Selected text –
Existing shareholders not participating in the New Issue will be subject to a dilution effect, provided the New Issue is fully subscribed and given full utilization of the warrants, of 41.7%.

Advisors

NeuroVive has appointed Stockholm Corporate Finance to act as Financial Advisor and Advokatfirman Lindahl KB to act as Legal Advisor in connection with the New Issue.

About NeuroVive

NeuroVive Pharmaceutical AB (publ), a leading mitochondrial medicine company, is developing a portfolio of products to treat acute cardiovascular and neurological conditions through mitochondrial protection. These medical conditions are characterized by a pressing medical need and have no approved pharmaceutical treatment options at present. NeuroVive’s products CicloMulsion® (heart attack) and NeuroSTAT® (traumatic brain injury) are currently being evaluated in phase III and phase II studies, respectively. NeuroVive’s research programs also include products for the treatment of brain cell injury in stroke patients, and drug candidates for cellular protection and treating mitochondria-related energy regulation diseases. NeuroVive’s shares are listed on Nasdaq Stockholm, Sweden.

Material supplied –
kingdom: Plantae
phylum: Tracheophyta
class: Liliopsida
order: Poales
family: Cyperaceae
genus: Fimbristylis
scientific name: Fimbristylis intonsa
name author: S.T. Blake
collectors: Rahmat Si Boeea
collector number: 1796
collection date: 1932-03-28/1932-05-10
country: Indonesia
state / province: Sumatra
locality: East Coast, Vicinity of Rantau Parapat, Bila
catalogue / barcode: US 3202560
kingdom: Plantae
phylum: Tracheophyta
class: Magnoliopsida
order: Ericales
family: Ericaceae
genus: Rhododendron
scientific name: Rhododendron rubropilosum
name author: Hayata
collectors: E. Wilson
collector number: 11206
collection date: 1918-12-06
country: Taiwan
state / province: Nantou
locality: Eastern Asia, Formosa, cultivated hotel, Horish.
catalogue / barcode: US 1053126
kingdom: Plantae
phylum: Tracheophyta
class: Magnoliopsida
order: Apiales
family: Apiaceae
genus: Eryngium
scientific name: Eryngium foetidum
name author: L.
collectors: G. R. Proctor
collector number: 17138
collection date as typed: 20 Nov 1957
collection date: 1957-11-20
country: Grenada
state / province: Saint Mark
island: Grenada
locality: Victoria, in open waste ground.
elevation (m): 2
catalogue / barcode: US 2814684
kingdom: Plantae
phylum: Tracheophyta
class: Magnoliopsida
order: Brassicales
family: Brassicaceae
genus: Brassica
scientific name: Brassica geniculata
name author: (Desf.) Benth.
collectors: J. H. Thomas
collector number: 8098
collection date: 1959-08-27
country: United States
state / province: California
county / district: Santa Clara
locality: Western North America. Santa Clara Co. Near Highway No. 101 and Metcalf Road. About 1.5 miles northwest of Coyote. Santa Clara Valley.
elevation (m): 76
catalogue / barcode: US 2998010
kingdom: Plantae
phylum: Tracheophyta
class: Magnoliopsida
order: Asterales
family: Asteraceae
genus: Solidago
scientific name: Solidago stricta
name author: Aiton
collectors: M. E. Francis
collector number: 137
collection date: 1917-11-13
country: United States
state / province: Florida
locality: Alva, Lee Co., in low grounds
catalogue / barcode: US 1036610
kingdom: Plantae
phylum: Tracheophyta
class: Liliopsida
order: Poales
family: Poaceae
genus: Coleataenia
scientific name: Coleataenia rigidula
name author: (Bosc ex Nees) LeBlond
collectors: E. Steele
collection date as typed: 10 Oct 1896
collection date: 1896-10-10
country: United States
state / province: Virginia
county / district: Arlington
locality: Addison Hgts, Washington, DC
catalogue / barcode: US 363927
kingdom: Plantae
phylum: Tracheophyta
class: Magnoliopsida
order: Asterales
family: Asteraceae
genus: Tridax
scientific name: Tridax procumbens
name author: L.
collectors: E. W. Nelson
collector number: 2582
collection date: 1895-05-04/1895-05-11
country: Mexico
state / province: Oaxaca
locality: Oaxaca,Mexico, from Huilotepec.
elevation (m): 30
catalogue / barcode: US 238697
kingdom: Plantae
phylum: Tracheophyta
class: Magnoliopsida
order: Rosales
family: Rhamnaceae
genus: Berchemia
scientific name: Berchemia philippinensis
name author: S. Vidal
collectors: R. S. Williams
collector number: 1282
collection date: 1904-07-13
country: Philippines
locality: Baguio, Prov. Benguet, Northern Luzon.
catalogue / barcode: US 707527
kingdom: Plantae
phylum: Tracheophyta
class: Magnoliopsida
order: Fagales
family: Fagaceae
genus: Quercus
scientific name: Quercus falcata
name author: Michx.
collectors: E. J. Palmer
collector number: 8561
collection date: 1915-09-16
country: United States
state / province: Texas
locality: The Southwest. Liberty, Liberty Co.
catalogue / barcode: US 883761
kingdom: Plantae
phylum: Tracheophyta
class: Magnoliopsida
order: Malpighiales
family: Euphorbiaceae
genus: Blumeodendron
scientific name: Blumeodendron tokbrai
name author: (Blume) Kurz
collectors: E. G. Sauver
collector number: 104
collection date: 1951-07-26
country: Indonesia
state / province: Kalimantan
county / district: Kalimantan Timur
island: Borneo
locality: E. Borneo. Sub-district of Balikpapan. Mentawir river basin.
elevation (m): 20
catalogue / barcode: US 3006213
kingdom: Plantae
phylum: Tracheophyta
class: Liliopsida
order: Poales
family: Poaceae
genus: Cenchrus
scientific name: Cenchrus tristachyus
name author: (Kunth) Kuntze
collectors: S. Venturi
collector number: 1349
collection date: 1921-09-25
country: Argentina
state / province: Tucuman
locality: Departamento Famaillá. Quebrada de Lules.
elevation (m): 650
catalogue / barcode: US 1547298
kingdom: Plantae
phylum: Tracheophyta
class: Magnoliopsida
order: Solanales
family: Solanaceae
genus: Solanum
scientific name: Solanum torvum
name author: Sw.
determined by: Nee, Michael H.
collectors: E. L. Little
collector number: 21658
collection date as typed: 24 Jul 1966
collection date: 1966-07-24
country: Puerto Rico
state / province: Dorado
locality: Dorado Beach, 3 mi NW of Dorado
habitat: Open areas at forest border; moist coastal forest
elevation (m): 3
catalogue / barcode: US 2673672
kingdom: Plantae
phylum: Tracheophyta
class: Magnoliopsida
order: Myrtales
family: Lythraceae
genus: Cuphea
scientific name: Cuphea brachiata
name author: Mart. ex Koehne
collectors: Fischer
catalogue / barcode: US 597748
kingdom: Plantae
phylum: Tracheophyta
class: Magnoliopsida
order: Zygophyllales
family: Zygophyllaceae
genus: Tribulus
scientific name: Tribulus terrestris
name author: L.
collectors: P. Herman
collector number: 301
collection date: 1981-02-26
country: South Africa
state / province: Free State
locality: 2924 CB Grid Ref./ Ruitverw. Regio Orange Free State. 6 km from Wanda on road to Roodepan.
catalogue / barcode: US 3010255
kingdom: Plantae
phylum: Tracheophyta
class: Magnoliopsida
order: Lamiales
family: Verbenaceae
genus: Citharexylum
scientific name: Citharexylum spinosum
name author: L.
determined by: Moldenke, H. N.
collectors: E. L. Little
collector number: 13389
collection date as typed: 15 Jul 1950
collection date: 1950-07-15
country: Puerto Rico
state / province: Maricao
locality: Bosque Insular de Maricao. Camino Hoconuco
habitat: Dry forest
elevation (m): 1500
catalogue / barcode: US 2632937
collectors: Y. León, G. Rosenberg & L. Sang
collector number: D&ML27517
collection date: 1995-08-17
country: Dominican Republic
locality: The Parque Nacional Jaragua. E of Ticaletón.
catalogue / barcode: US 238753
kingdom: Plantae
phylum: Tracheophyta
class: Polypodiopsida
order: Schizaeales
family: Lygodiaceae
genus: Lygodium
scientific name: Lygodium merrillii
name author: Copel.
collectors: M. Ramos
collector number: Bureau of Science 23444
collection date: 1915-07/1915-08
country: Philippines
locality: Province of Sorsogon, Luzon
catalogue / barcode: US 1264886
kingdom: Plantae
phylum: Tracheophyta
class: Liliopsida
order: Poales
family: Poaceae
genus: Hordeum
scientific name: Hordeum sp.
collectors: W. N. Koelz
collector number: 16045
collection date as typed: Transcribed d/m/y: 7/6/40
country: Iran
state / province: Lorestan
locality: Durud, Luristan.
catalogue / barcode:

What to work on –
Pick up the text about NeuroVive's New Issue where it stops and continue it.

Answer section –
For Investor Relations and media questions, please contact:

Christine Tadgell, NeuroVive, Tel: +46 (0)46-275 6220 or ir@neurovive.se

It is also possible to arrange an interview with NeuroVive’s interim CEO Jan Nilsson at the above contact.

NeuroVive Pharmaceutical AB (publ)

Medicon Village, SE-223 81 Lund, Sweden

Tel: +46 (0)46 275 62 20 (switchboard), Fax: +46 (0)46 888 83 48

info@neurovive.se, www.neurovive.com

NeuroVive Pharmaceutical AB (publ) is obligated to publish the information contained in this press release in accordance with the Swedish Securities Market Act. This information was provided to the media for publication at 08.35 CEST on 29 February 2016.

IMPORTANT INFORMATION

Publication or distribution of this press release in certain jurisdictions may be subject to restrictions according to law and the people in jurisdictions where this press release has been made public or distributed should inform themselves and follow such legal restrictions. This press release does not contain and does not constitute or form part of an invitation to acquire or subscribe or a solicitation of any offer to buy or subscribe for shares, warrants or other securities in NeuroVive.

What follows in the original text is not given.